Lexington man admits running interstate prostitution business for two decades

A Lexington resident has admitted to running a prostitution business in Kentucky and other states for more than two decades.

Michael Comberger, 56, pleaded guilty to one charge of conspiracy to violate U.S. law and one charge of taking women across state lines for the purpose of prostitution.

Comberger admitted that from 1998 until April 2021 he operated a business called Fantasys Escort Service to provide commercial sex services, first advertising in the telephone book and later through a web site and on Twitter, according to court records.

The website had photos of female escorts — with their faces blocked out — and included information on their measurements and hourly rates, according to the court record.

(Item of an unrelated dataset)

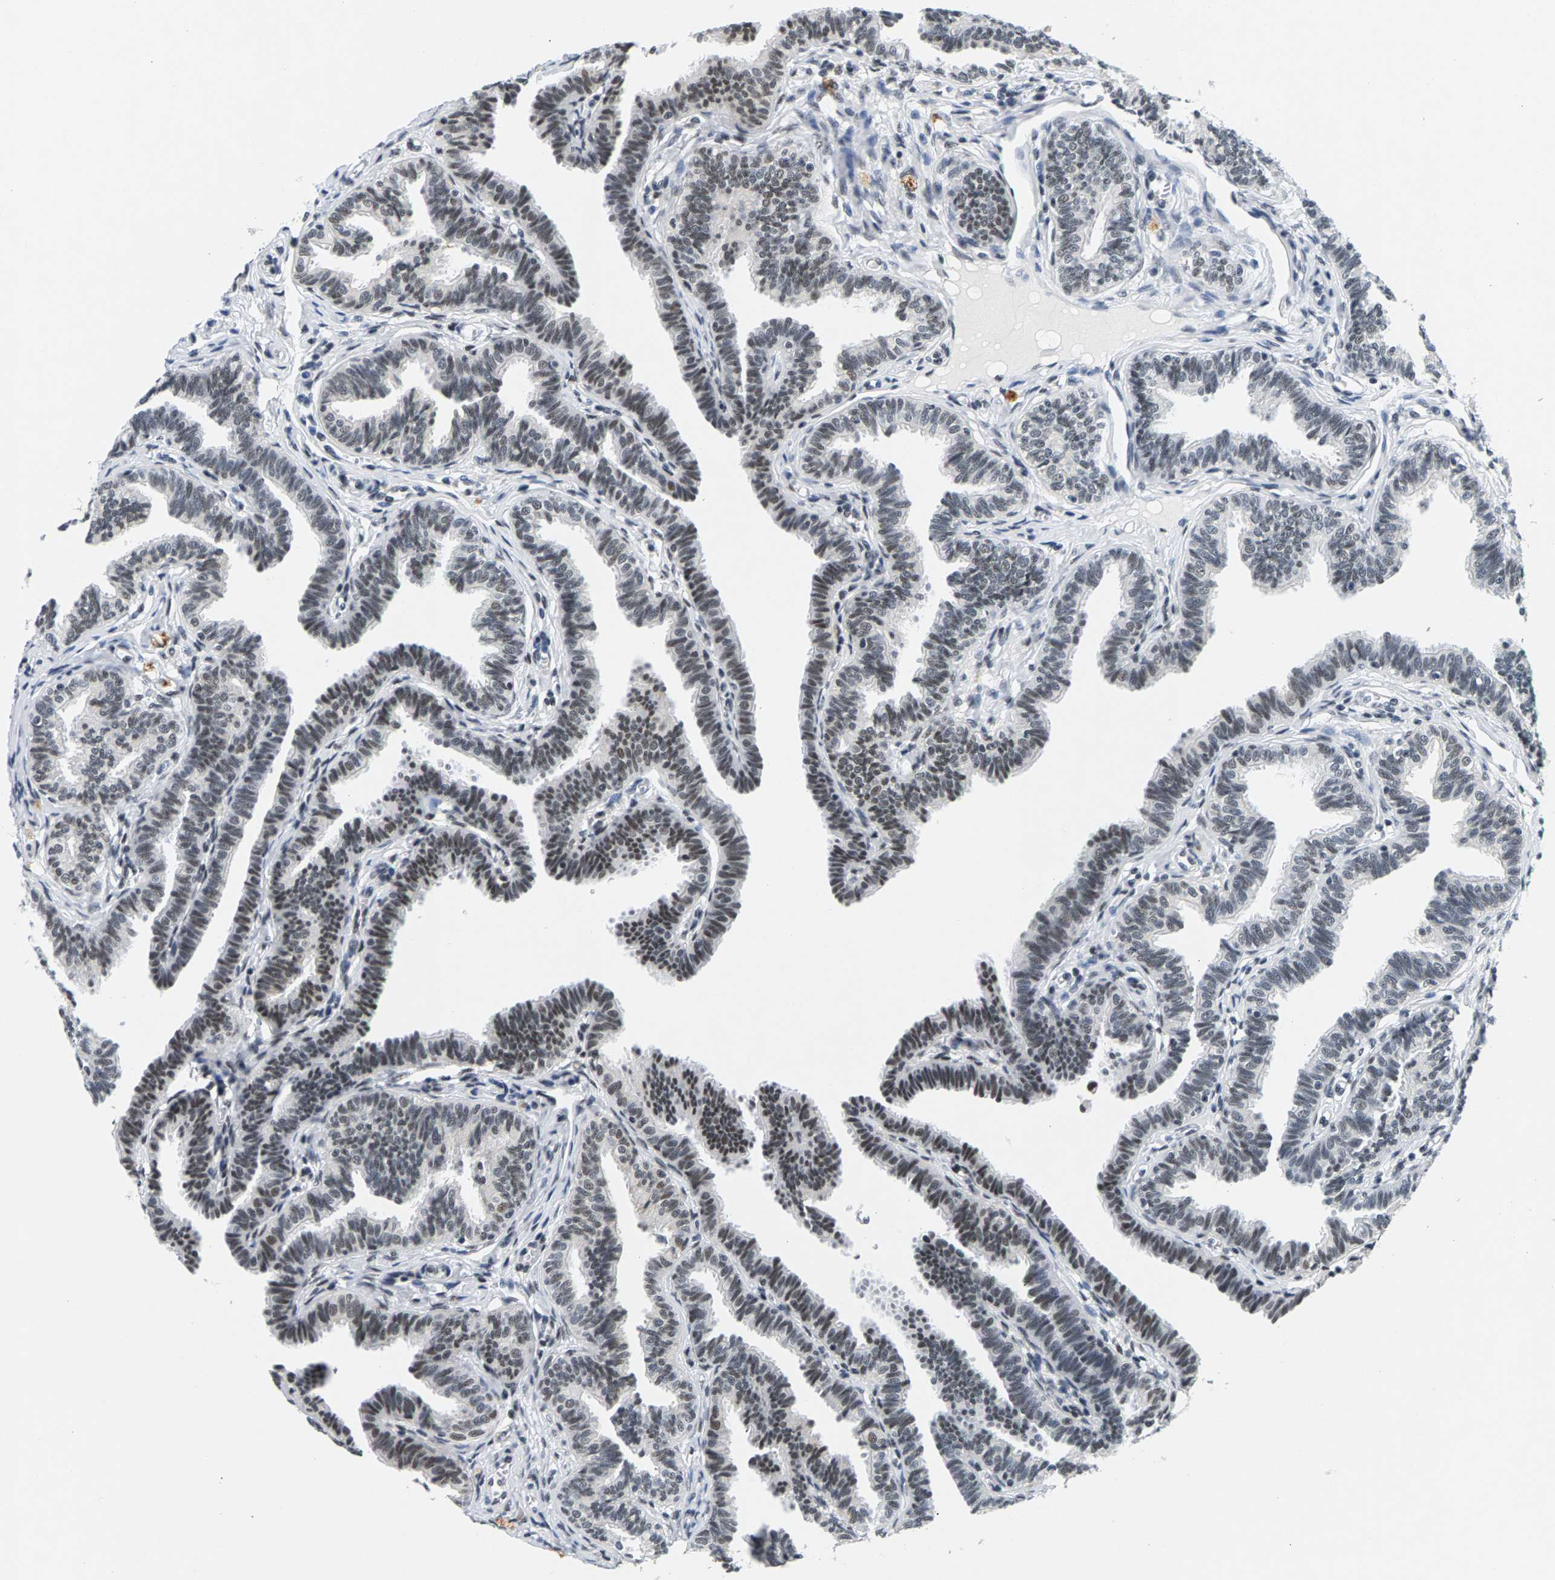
{"staining": {"intensity": "weak", "quantity": "25%-75%", "location": "nuclear"}, "tissue": "fallopian tube", "cell_type": "Glandular cells", "image_type": "normal", "snomed": [{"axis": "morphology", "description": "Normal tissue, NOS"}, {"axis": "topography", "description": "Fallopian tube"}, {"axis": "topography", "description": "Ovary"}], "caption": "Protein expression analysis of benign fallopian tube shows weak nuclear expression in approximately 25%-75% of glandular cells.", "gene": "ATF2", "patient": {"sex": "female", "age": 23}}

Comberger hired prostitutes from Kentucky and other states and often drove them to meetings with customers, according to court records.

He admitted driving women to sites in Kentucky, Indiana, Ohio, Tennessee and West Virginia, according to his plea.

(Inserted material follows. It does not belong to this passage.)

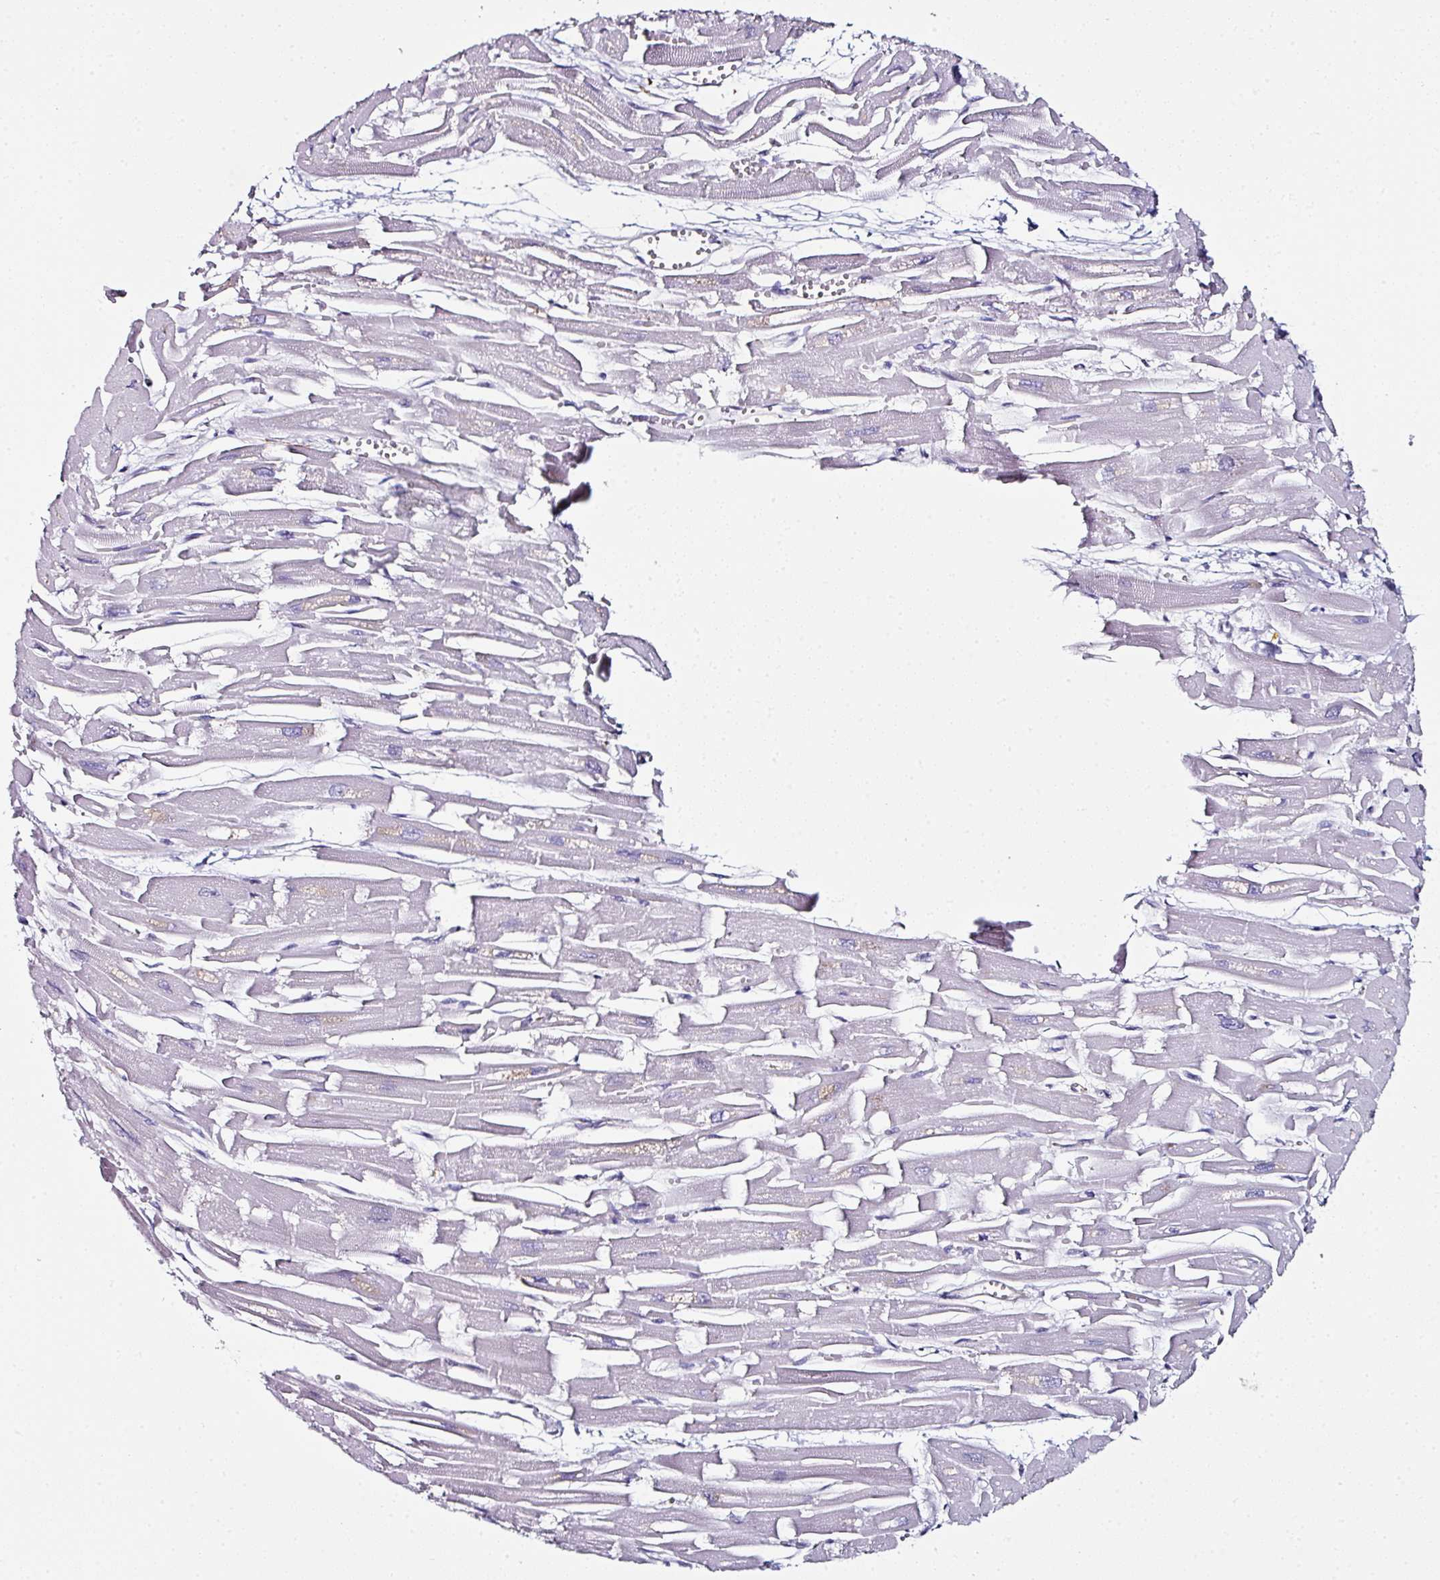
{"staining": {"intensity": "negative", "quantity": "none", "location": "none"}, "tissue": "heart muscle", "cell_type": "Cardiomyocytes", "image_type": "normal", "snomed": [{"axis": "morphology", "description": "Normal tissue, NOS"}, {"axis": "topography", "description": "Heart"}], "caption": "High magnification brightfield microscopy of normal heart muscle stained with DAB (3,3'-diaminobenzidine) (brown) and counterstained with hematoxylin (blue): cardiomyocytes show no significant positivity.", "gene": "TMPRSS9", "patient": {"sex": "male", "age": 54}}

Isaac Robison, a special agent with the FBI who investigated, filed an affidavit describing one example from December 2020 involving a woman from Texas who worked for Comberger.

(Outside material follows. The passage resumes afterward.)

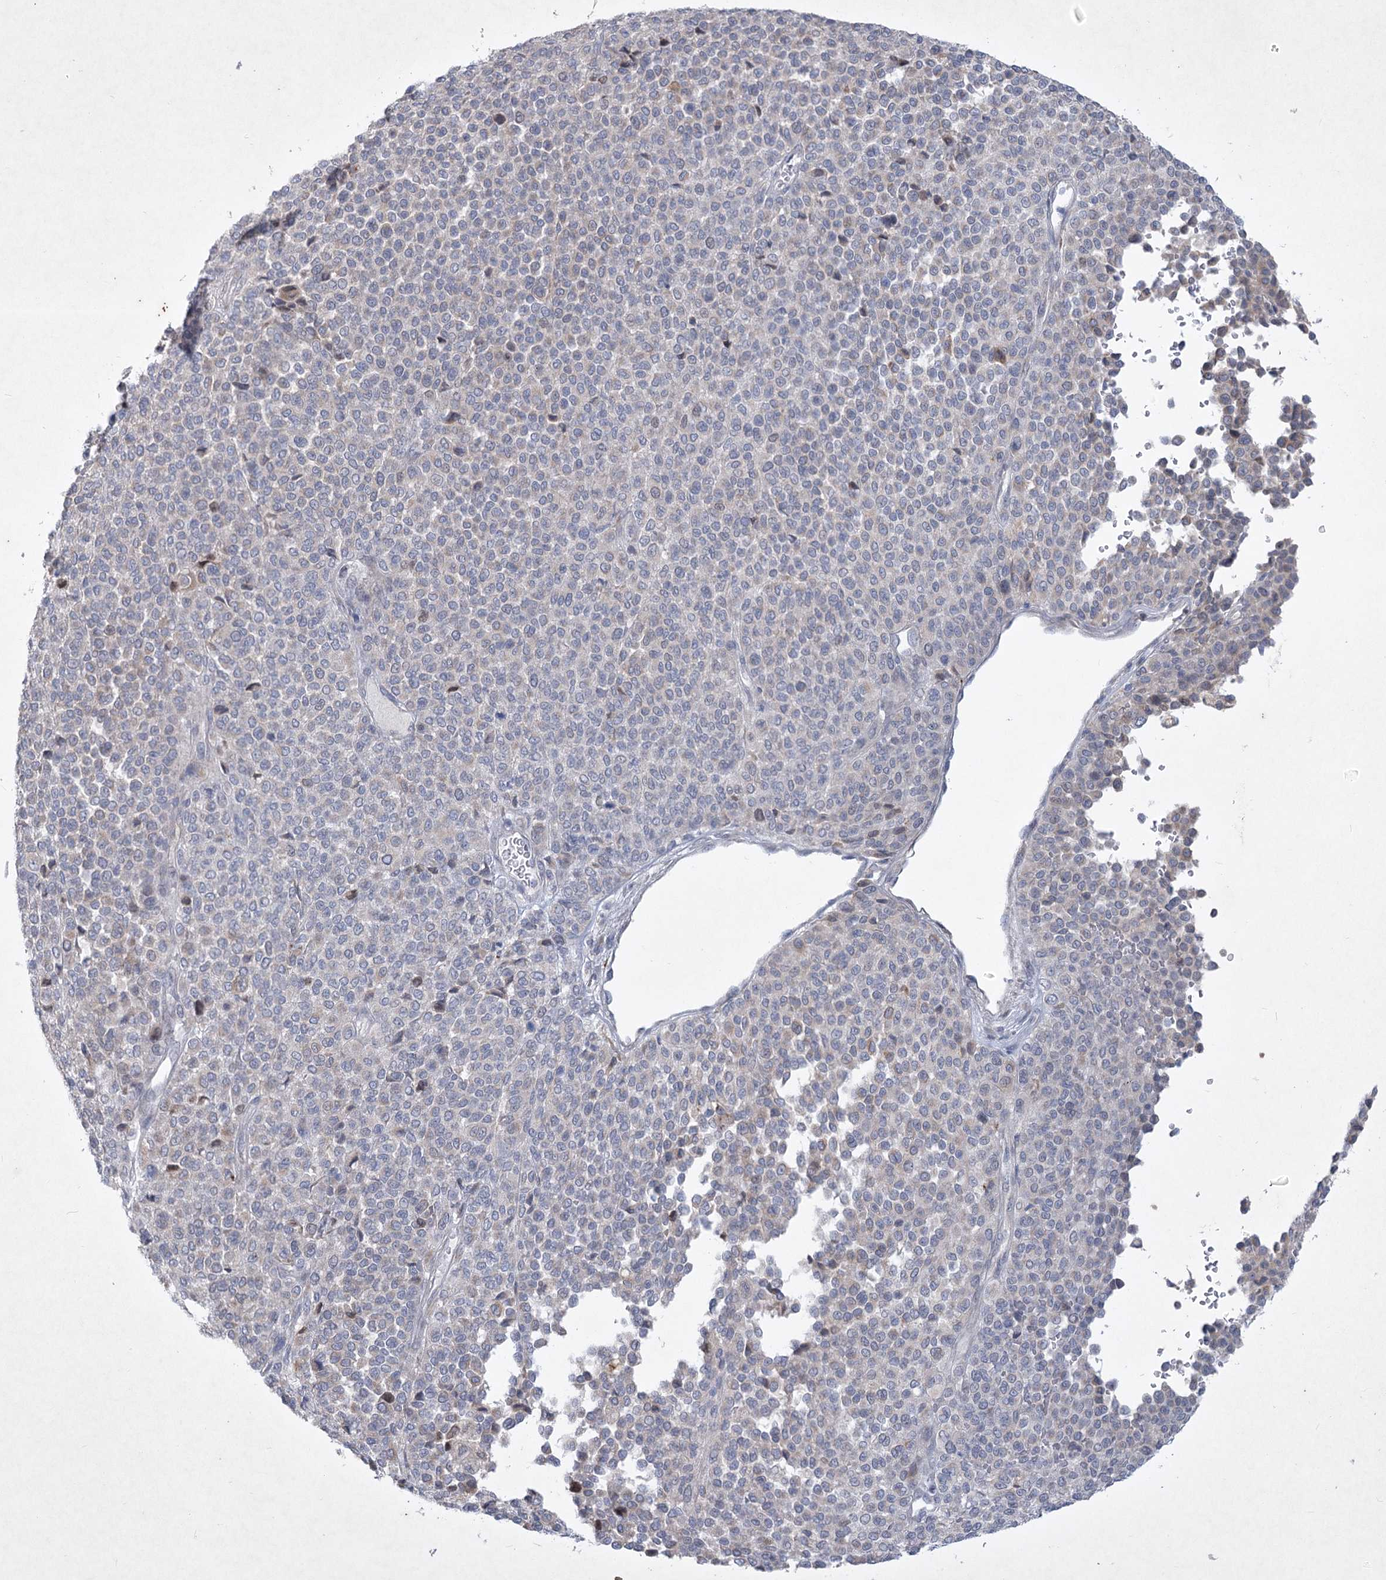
{"staining": {"intensity": "negative", "quantity": "none", "location": "none"}, "tissue": "melanoma", "cell_type": "Tumor cells", "image_type": "cancer", "snomed": [{"axis": "morphology", "description": "Malignant melanoma, Metastatic site"}, {"axis": "topography", "description": "Pancreas"}], "caption": "A high-resolution image shows immunohistochemistry staining of malignant melanoma (metastatic site), which shows no significant expression in tumor cells.", "gene": "PLA2G12A", "patient": {"sex": "female", "age": 30}}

After picking up the woman at the airport in Northern Kentucky, Comberger took her to a motel in the Cincinnati area to meet a customer on Dec. 11 — charging $640 for two hours — and then took her on to Indianapolis later that evening to spend the night with another man at a cost of $1,800, according to information in the affidavit.

Comberger took the woman, who went by the false name Cody on the escort service website, to Owensboro on Dec. 18 to meet a man from Indiana before she flew back to Texas on Dec. 20, Robison said.

She returned later in the month and Comberger took her to Grayson, in northeastern Kentucky, to meet a client from West Virginia at a rate of $625 for two hours.

In the charge outlined in his guilty plea, Comberger admitted that in October 2020, he picked up an escort in Mooresville, Ind., took her to Mount Sterling to meet a customer, then drove her home.

The FBI used intercepted texts and calls and surveillance in the case against Comberger, the court record indicates.

Comberger and the escorts split the money from the prostitution.

Comberger has been in jail since he was arrested in Lexington in April 2020 because of alleged threatening statements he made to women involved in the escort service, who were potential witnesses.

A judge said his relationship with the witnesses and his references to violence indicated an intent to intimidate them.

Comberger entered a binding plea that includes a sentence of five years in prison and a $10,000 fine, according to court records.

That means that’s what his sentence will be if U.S. District Judge Gregory F. Van Tatenhove accepts the agreement.

Comberger is scheduled to be sentenced in September.